Department of Psychiatry and Behavioral Sciences, Stanford University, Stanford, CA, USA.
Centre for Addiction and Mental Health, Toronto, ON, Canada; Institute of Medical Sciences, Faculty of Medicine, University of Toronto, Toronto, ON, Canada.
Behav Brain Res. 2021 Mar 26;402:113101. doi: 10.1016/j.bbr.2020.113101. Epub 2021 Jan 14.

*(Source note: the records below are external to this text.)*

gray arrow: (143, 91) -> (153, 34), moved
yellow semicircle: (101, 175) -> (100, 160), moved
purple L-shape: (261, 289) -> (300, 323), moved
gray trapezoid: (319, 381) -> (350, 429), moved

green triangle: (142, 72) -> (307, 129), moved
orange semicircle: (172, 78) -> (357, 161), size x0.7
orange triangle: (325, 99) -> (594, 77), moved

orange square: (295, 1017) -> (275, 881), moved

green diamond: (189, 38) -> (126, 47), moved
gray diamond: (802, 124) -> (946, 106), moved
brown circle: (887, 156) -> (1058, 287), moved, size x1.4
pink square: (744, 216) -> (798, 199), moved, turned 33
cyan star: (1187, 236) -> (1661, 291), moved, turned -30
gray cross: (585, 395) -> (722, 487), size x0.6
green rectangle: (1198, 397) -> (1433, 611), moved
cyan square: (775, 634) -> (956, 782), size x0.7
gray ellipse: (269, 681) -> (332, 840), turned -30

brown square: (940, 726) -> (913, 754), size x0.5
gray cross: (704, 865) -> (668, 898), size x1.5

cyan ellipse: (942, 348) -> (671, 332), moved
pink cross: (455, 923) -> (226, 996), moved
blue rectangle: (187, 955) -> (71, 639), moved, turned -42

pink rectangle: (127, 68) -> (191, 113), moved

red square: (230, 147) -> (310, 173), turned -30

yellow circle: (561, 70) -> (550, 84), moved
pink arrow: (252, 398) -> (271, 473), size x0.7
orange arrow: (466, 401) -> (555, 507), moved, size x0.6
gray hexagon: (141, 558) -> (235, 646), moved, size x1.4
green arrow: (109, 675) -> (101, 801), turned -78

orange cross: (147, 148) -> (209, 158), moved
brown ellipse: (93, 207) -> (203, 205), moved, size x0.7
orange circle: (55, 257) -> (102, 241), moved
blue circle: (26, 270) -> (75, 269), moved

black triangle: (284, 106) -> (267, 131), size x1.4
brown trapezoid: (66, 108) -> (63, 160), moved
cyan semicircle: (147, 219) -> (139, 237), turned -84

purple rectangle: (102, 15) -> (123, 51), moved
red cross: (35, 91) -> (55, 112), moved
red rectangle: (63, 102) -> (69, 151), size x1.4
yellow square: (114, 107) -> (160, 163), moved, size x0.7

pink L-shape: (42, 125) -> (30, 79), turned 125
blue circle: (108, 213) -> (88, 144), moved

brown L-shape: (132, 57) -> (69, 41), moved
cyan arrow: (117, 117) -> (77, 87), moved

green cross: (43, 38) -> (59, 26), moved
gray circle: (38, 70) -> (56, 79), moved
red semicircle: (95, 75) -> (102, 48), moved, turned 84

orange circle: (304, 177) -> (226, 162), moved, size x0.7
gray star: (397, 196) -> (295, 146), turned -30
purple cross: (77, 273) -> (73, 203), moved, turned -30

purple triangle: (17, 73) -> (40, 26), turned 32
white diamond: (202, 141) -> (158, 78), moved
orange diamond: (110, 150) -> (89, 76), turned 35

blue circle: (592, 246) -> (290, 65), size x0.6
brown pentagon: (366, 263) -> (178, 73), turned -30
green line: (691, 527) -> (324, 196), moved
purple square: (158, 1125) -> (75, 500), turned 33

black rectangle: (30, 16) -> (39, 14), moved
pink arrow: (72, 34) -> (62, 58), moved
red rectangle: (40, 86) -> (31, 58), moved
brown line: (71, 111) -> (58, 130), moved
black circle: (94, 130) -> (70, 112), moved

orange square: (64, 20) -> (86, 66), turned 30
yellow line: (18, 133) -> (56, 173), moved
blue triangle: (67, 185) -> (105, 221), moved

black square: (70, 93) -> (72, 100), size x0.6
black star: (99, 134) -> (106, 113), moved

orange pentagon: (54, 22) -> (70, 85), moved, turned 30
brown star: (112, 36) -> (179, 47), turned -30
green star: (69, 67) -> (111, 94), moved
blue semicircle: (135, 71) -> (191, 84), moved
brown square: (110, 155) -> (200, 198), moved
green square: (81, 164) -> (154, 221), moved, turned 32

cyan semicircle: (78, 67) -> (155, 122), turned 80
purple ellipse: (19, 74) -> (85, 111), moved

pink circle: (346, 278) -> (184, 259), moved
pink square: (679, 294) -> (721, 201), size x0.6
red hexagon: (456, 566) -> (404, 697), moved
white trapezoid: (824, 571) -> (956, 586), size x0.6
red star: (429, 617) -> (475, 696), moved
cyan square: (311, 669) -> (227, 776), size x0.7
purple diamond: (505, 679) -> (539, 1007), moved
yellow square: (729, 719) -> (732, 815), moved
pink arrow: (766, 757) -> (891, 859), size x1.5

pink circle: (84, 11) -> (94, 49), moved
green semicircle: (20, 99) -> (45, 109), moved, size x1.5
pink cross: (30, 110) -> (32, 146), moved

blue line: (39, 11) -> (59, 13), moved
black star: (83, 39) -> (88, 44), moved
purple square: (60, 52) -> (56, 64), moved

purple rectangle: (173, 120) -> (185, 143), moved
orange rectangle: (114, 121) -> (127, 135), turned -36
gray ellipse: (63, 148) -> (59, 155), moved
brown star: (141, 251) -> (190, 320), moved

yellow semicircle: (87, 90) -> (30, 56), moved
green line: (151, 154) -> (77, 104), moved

Schizophrenia is a debilitating psychiatric illness that remains poorly understood. While the bulk of symptomatology has classically been associated with disrupted brain functioning, accumulating evidence demonstrates that schizophrenia is characterized by systemic inflammation and disturbances in metabolism. Indeed, metabolic disease is a major determinant of the high mortality rate associated with schizophrenia. Antipsychotic drugs (APDs) have revolutionized management of psychosis, making it possible to rapidly control psychotic symptoms. This has ultimately reduced relapse rates of psychotic episodes and improved overall quality of life for people with schizophrenia. However, long-term APD use has also been associated with significant metabolic disturbances including weight gain, dysglycemia, and worsening of the underlying cardiometabolic disease intrinsic to schizophrenia. While the mechanisms for these intrinsic and medication-induced metabolic effects remain unclear, inflammation appears to play a key role. Here, we review the evidence for roles of inflammatory mechanisms in the disease features of schizophrenia and how these mechanisms interact with APD treatment. We also discuss the effects of common inflammatory mediators on metabolic disease. Then, we review the evidence of intrinsic and APD-mediated effects on systemic inflammation in schizophrenia. Finally, we speculate about possible treatment strategies. Developing an improved understanding of inflammatory processes in schizophrenia may therefore introduce new, more effective options for treating not only schizophrenia but also primary metabolic disorders.
精神分裂症是一种使人衰弱的精神疾病,目前仍未被很好地了解。虽然大部分症状通常与大脑功能障碍有关,但越来越多的证据表明,精神分裂症的特征是系统性炎症和代谢紊乱。事实上,代谢疾病是与精神分裂症相关的高死亡率的主要决定因素。抗精神病药物 (APD) 彻底改变了精神疾病的管理方式,使其能够快速控制精神病症状。这最终降低了精神病发作的复发率,并提高了精神分裂症患者的整体生活质量。然而,长期使用 APD 也与明显的代谢紊乱有关,包括体重增加、血糖异常和精神分裂症内在的潜在心血管代谢疾病恶化。虽然这些内在和药物引起的代谢作用的机制仍不清楚,但炎症似乎起着关键作用。在这里,我们回顾了炎症机制在精神分裂症疾病特征中的作用的证据,以及这些机制如何与 APD 治疗相互作用。我们还讨论了常见炎症介质对代谢疾病的影响。然后,我们回顾了精神分裂症中固有和 APD 介导的全身炎症的证据。最后,我们推测了可能的治疗策略。因此,对精神分裂症中炎症过程的深入了解,可能会为治疗精神分裂症和主要代谢疾病带来新的、更有效的选择。